The wagon bearing the maga and her baggage continued onward through the light early autumn drizzle. Morticia pulled her blanket closer around her and continued trying to doze, curled up against the trunk at the back of the wagon. Her bodyguard walked along behind, one hand near her sword as her eyes constantly scanned in every direction. The other man-at-arms, the cook, and his wife sat on the seat, the cook holding the reins.
"Maga," the bodyguard Lizette said to her charge, "it is growing dark. We should stop soon."
Morticia sat up and yawned deeply, then looked around. "Where are we?" she asked.
"According to the farmer we passed a few minutes ago, we're almost to a town called Boppard," Cristofano, the man at the reins, says. "I think," he adds almost under his breath.
Morticia pulled a watertight tube from her robes, opened it, cast a quick, spontaneous spell to protect its contents against the drizzle, then pulled out a piece of vellum and unrolled it. Squinting to read it in the gloom, she muttered imperceptibly, then cried out "Ah ha!" with a grin. Rolling up the map and placing it back in its case, she turned to the front of the wagon.

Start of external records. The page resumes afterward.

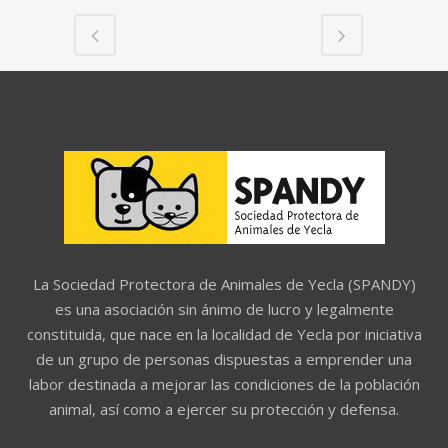
La Sociedad Protectora de Animales de Yecla (SPANDY)
es una asociación sin ánimo de lucro y legalmente
constituida, que nace en la localidad de Yecla por iniciativa
de un grupo de personas dispuestas a emprender una
labor destinada a mejorar las condiciones de la población
animal, así como a ejercer su protección y defensa.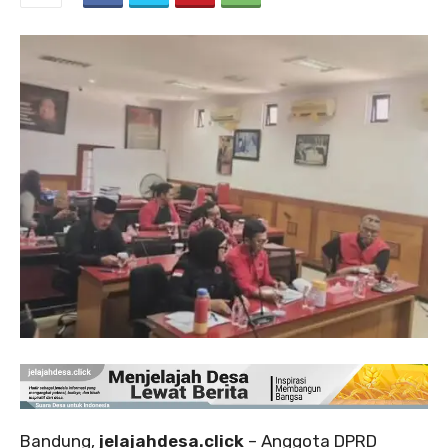
Bandung,
jelajahdesa.click
– Anggota DPRD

"We continue on. Our destination is just a few miles past Boppard, past the next bend in the river on the left. We should be there in less than an hour. And I don't want to have to try to spend another night in the open, or have to stop and be robbed by another innkeeper when we're so close."
[hr][/hr]
A little over an hour later, well after sundown on a nearly moonless, drizzly night, the guards manning the northwest tower see an odd sight: a figure wielding a guttering torch walks before a carriage, waving it to and fro. There are two figures on the front of the cart, and another walking behind. The torch-wielding figure looks up at the tower and calls out, "Mi scusi, è questo il patto di Laurus Argenti?" in a male voice.